Baby Hawk, da parte sua, mi ha onorato con piccoli gesti di attenzione. Quando mi univo a lei, muoveva la testa su e giù. A volte, lasciava brevemente il suo trespolo per volare proprio sopra di me per atterrare ancora più vicino, ad esempio, su una delle travi di legno nel capannone. Una volta l'ho vista seduta sulla ringhiera della veranda davanti alla mia camera da letto. In molte delle mie foto di lei, mi guarda intensamente.

È diventata un appuntamento fisso (qualcuno potrebbe dire una fissazione) della mia vita quotidiana. Quando qualcuno sparava con la pistola nelle vicinanze (cosa che accade spesso qui), mi preoccupavo per il benessere di Baby Hawk (soprattutto durante la stagione della caccia alle colombe). L'avrei cercata sulla linea elettrica durante il mio viaggio in città. Mi fermavo e abbassavo il finestrino della macchina per farle una serenata con la sua canzone. Quando passeggiavo sulla veranda del secondo piano mentre svolgevo la mia giornata, sentivo di poter dire quale dei punti distanti sulla linea elettrica fosse lei, non da ciò che potevo vedere visivamente ma dalla sensazione che percepivo.

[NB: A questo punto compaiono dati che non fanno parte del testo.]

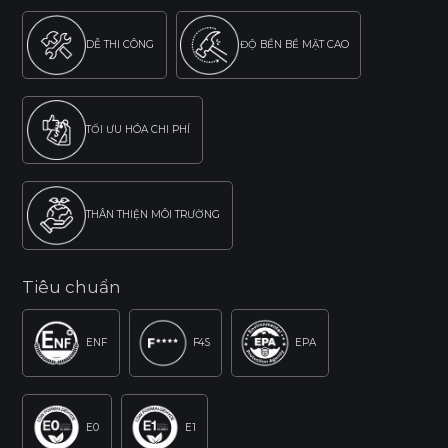
DỄ THI CÔNG
ĐỘ BỀN BỀ MẶT CAO
TỐI ƯU HÓA CHI PHÍ
THÂN THIỆN MÔI TRƯỜNG
Tiêu chuẩn
ENF
F4S
EPA
E0
E1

Passarono i mesi. Novembre, dicembre, gennaio, febbraio, marzo, aprile. Il tutto segnato dai miei momenti quotidiani trascorsi con Baby Hawk.

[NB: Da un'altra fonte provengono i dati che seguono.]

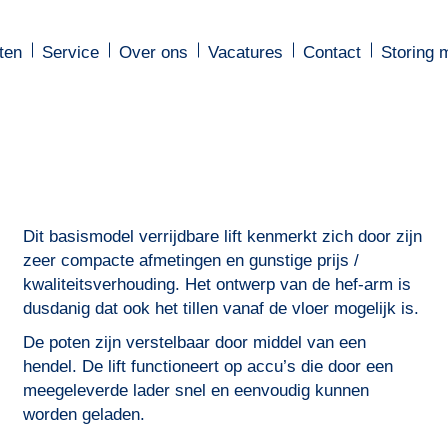
ten
ten
Service
Service
Over ons
Over ons
Vacatures
Vacatures
Contact
Contact
Storing 
Storing 
Dit basismodel verrijdbare lift kenmerkt zich door zijn
zeer compacte afmetingen en gunstige prijs /
kwaliteitsverhouding. Het ontwerp van de hef-arm is
dusdanig dat ook het tillen vanaf de vloer mogelijk is.
De poten zijn verstelbaar door middel van een
hendel. De lift functioneert op accu’s die door een
meegeleverde lader snel en eenvoudig kunnen
worden geladen.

Nel mondo esterno, la pandemia è cresciuta.

Un giorno di aprile, l'ho vista sopra la linea elettrica in una scaramuccia con un falco più grande. Le ho fatto una foto dopo una doccia a pioggia un po' più tardi. Sembrava trasandata e abbandonata. L'ho attribuito al fatto che le sue piume fossero bagnate.

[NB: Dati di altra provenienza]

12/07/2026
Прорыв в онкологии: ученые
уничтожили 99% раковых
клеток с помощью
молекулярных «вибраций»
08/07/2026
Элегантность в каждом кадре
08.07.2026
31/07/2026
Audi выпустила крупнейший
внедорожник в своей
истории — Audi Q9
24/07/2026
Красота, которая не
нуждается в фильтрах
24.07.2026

Pochi giorni dopo, il 7 aprile, è scomparsa. Tre giorni dopo, ho scritto nel mio diario: “Non vedo Baby Hawk entrare da tre notti ormai. Mi riempie di un senso di perdita. Mi chiedo se le sia successo qualcosa".

Il 16 ho scritto alla mia amica Vicky: “Sono nove giorni che Baby Hawk non fa il suo solito arrivo di notte. So che doveva succedere. Naturalmente, questo non è nulla in confronto alla perdita che tante persone stanno subendo a causa della pandemia”.

Nel mio diario del 27, ho scritto: “Ho pensato a Baby Hawk oggi. Mi chiedevo se fosse seduta su un mucchio di uova. Spero che sia viva e che un giorno mi sorprenda con il suo ritorno".

Il terzo del mese successivo scrissi: "Mi sono svegliato al richiamo di Baby Hawk, incapace per un momento di dire se fosse reale o solo un sogno (era solo un sogno)."

Cinque mesi dopo, il 17 ottobre, Baby Hawk tornò.

Quando l'ho sentita chiamare, sono corso fuori per trovarla seduta al suo solito posto. Il mio cuore correva. Ho pianto lacrime di gioia.

Per farla breve, abbiamo avuto un'altra stagione di sei mesi circa di prezioso tempo quotidiano insieme. Nell'ottobre dello stesso anno se ne andò di nuovo. Tornò la primavera successiva.

Ma dopo quel secondo ritorno, non ha ripreso l'abitudine di passare del tempo con me. È volata via dalla linea elettrica per alcuni giorni, ma poi ha smesso di venire. La vedevo ancora fianco a fianco con un secondo Kestrel sulla linea elettrica quando sono andato in città. Spesso mi fermavo e abbassavo il finestrino per chiamarla per nome. Cucciolo di falco. piccolo falco!

Mi guardava e poi si lanciava in un ampio arco attraverso il campo.